Altogether, these results suggest that SSA plays a major role in RecA-independent recombination between repeated sequences in the radioresistant D. radiodurans bacterium. In un-irradiated wild type bacteria, the deletion events might result, as proposed by Susan Lovett in E. coli, from RecA-dependent intermolecular unequal crossing over or intramolecular recombination between the overlapping 5’ and 3’ regions of the tetA gene, and from RecA-independent processes such as replication slippage or template switching [10] or single strand annealing [10,14]. Difficulties in replication can lead to breakage of the fork when replication forks are halted by obstacles or DNA damage in virtually every cell and every cell generation [65,66]. If this occurs in the context of repeated DNA sequences, single-stranded DNA substrates might be generated by resection of the DNA ends, and genetic rearrangements can result through strand-invasion of the broken chromosome with its sister or through SSA at the repeats. Replication of damaged DNA templates can further elevate the probability of fork breakage [67,68]. Moreover, when D. radiodurans cells were exposed to a dose of 5 kGy γ-irradiation, generating hundreds DNA double strand breaks, DdrB-dependent SSA and RecA-dependent ESDSA processes involved in DNA double strand break repair increased the opportunities to generate deletion events when DNA repeats are present in the DNA fragments.

Materials and Methods

Culture, media

D. radiodurans strains were grown at 30°C, 150 rpm in TGY2X (1% tryptone, 0.2% dextrose, 0.6% yeast extract) or plated on TGY1X containing 1.5% agar. E. coli strains were grown at 37°C, 150 rpm in Lysogeny Broth (LB). When necessary, media were supplemented with the appropriate antibiotics used at the following final concentrations: kanamycin, 6 μg/mL; chloramphenicol, 3.5 μg/mL; hygromycin, 50 μg/mL; spectinomycin, 75 μg/mL; tetracycline 2.5 μg/mL for D. radiodurans and kanamycin, 25 μg/mL or spectinomycin 40 μg/mL for E. coli.

## STORED DATA
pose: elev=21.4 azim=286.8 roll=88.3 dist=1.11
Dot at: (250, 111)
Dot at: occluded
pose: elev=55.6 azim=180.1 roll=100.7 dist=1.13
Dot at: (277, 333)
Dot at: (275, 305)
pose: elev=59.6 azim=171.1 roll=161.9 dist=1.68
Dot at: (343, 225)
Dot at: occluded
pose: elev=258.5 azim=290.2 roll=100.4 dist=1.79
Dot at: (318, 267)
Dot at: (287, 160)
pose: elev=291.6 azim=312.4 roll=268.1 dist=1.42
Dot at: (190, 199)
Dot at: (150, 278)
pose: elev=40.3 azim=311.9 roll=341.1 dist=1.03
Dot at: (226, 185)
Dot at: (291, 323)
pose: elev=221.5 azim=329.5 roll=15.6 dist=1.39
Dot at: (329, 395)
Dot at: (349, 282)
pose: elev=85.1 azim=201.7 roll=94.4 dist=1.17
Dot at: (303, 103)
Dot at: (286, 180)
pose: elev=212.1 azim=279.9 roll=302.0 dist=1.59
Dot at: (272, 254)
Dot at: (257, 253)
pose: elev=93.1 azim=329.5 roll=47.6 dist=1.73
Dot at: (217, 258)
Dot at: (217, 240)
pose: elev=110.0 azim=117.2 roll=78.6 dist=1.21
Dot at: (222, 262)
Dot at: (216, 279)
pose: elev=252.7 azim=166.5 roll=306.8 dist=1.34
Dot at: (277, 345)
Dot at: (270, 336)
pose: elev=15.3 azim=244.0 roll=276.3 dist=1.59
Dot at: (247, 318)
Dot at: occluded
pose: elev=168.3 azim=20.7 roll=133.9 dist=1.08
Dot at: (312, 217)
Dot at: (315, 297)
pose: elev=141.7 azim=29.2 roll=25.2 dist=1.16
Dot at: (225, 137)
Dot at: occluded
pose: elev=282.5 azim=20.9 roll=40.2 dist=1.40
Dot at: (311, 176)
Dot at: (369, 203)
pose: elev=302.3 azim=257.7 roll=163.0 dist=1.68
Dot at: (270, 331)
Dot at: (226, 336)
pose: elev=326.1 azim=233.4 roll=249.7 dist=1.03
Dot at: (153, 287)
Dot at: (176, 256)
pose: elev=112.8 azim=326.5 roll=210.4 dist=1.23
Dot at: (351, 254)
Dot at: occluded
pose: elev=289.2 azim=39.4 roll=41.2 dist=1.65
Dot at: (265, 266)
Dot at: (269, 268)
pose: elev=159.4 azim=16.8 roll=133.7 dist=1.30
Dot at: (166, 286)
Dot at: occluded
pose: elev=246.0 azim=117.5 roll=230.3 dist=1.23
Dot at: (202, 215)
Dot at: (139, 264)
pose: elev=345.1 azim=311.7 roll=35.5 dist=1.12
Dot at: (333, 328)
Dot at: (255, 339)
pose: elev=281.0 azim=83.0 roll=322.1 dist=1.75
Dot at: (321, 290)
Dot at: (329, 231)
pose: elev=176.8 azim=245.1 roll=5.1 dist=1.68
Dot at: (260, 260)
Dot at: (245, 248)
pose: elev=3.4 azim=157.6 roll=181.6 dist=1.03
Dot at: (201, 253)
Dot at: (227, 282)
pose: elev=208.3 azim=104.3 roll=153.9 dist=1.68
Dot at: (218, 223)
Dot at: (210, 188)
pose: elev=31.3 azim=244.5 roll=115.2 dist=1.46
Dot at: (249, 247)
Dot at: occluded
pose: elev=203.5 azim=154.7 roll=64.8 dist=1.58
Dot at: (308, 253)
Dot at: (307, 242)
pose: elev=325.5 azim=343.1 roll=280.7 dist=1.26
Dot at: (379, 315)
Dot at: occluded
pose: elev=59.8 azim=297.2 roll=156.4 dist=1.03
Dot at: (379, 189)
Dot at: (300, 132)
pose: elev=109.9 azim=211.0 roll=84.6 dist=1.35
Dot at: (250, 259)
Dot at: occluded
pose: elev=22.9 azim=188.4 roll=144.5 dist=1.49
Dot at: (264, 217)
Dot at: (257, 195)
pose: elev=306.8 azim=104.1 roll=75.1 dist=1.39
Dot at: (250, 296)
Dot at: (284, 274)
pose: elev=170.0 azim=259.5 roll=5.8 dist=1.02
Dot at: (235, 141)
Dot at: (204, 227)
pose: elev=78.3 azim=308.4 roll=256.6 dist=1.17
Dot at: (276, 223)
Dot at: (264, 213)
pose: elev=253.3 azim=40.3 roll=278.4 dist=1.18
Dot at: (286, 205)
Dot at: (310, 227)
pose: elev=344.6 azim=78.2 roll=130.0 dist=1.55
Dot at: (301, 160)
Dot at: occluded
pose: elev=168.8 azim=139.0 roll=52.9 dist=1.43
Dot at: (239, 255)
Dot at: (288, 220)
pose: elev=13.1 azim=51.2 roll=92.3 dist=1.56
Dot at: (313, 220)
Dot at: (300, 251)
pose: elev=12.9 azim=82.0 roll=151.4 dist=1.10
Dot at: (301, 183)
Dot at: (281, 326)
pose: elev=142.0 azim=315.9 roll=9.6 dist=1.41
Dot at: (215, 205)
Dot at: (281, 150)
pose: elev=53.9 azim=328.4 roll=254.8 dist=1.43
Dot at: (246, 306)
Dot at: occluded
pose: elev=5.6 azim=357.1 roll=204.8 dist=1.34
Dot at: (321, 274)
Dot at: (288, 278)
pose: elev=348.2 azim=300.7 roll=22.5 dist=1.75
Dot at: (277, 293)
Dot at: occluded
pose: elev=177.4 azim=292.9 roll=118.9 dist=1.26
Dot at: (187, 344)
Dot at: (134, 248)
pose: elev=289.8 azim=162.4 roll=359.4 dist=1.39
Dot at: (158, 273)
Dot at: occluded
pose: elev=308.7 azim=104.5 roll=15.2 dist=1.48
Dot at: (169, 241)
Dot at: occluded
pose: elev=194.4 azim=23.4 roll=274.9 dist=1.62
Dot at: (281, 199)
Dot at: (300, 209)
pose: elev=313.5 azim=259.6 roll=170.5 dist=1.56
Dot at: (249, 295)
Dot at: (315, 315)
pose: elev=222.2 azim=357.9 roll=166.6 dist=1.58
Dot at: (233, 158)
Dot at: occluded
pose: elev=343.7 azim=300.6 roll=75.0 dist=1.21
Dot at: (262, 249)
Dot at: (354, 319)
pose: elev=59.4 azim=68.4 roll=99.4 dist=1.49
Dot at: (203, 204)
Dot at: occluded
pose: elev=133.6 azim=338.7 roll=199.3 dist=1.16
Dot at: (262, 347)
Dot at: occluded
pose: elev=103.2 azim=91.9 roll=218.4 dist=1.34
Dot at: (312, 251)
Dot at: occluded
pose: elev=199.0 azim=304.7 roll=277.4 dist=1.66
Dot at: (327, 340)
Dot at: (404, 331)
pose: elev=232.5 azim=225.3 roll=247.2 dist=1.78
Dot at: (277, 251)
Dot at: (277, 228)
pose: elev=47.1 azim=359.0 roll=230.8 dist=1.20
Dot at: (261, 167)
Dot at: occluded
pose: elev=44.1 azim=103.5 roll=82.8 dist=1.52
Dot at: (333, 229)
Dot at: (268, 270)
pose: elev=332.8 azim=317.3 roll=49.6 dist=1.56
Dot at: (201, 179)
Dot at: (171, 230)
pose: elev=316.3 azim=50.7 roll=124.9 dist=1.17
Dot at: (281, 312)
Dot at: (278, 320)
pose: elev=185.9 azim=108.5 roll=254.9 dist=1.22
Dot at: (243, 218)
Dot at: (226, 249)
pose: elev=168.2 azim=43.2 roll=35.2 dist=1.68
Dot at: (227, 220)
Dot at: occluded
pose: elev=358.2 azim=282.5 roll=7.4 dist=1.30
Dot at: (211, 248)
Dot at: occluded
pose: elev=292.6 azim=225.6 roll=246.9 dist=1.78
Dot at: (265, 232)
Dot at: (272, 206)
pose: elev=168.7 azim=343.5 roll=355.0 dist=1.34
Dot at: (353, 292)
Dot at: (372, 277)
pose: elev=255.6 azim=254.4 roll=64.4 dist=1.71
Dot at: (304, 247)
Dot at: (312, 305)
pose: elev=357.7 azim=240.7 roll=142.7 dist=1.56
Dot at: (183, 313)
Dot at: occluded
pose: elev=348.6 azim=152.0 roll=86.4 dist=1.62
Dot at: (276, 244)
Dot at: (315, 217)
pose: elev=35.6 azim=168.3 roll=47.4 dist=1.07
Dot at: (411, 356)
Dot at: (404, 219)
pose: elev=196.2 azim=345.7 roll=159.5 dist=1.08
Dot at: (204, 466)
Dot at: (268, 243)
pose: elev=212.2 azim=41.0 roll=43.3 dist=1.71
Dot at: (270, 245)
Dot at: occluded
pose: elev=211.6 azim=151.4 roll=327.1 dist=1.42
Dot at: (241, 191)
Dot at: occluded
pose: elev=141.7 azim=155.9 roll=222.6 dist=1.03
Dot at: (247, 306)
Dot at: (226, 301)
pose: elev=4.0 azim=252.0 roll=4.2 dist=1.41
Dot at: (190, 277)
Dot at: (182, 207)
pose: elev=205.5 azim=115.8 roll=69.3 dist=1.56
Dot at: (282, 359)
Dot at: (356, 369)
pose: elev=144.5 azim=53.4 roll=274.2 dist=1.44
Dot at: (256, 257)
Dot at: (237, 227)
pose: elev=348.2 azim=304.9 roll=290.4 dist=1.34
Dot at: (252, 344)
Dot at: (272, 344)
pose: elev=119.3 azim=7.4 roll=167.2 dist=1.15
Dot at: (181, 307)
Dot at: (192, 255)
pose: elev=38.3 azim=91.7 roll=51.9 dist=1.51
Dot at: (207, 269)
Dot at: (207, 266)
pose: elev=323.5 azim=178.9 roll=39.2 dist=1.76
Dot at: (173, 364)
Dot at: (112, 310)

## ASSIGNED TASK 1
In the passage on D. radiodurans recombination, what final concentration of tetracycline was used for D. radiodurans?
## ASSIGNED TASK 2
Using the passage on D. radiodurans recombination, explain in one to three sentences why exposing the cells to 5 kGy γ-irradiation increased the chances of deletion events.
## ASSIGNED TASK 3
Carry on the passage on D. radiodurans recombination from its last sentence.

## RESPONSE AREA 1
2.5 μg/mL

## RESPONSE AREA 2
The dose generated hundreds of DNA double strand breaks. The DdrB-dependent SSA and RecA-dependent ESDSA processes that repair these breaks then increased the opportunities to generate deletions when DNA repeats are present in the DNA fragments.

## RESPONSE AREA 3
Bacterial strains and plasmids

The bacterial strains and plasmids used in this study are listed in Table 1. The E. coli strains used were DH5α as the general cloning host, and SCS110, a dam dcm mutant strain, to propagate plasmids prior introduction into D. radiodurans via transformation [69 ]. Transformation of D. radiodurans with genomic DNA, PCR products, or plasmid DNA was performed as described [70]. All D. radiodurans strains were derivatives of strain R1 ATCC 13939. The genetic structure and the purity of the mutant strains were checked by PCR. Oligonucleotides used for strain constructions and diagnostic PCR will be provided on request.

Table 1

Bacterial strains and plasmids.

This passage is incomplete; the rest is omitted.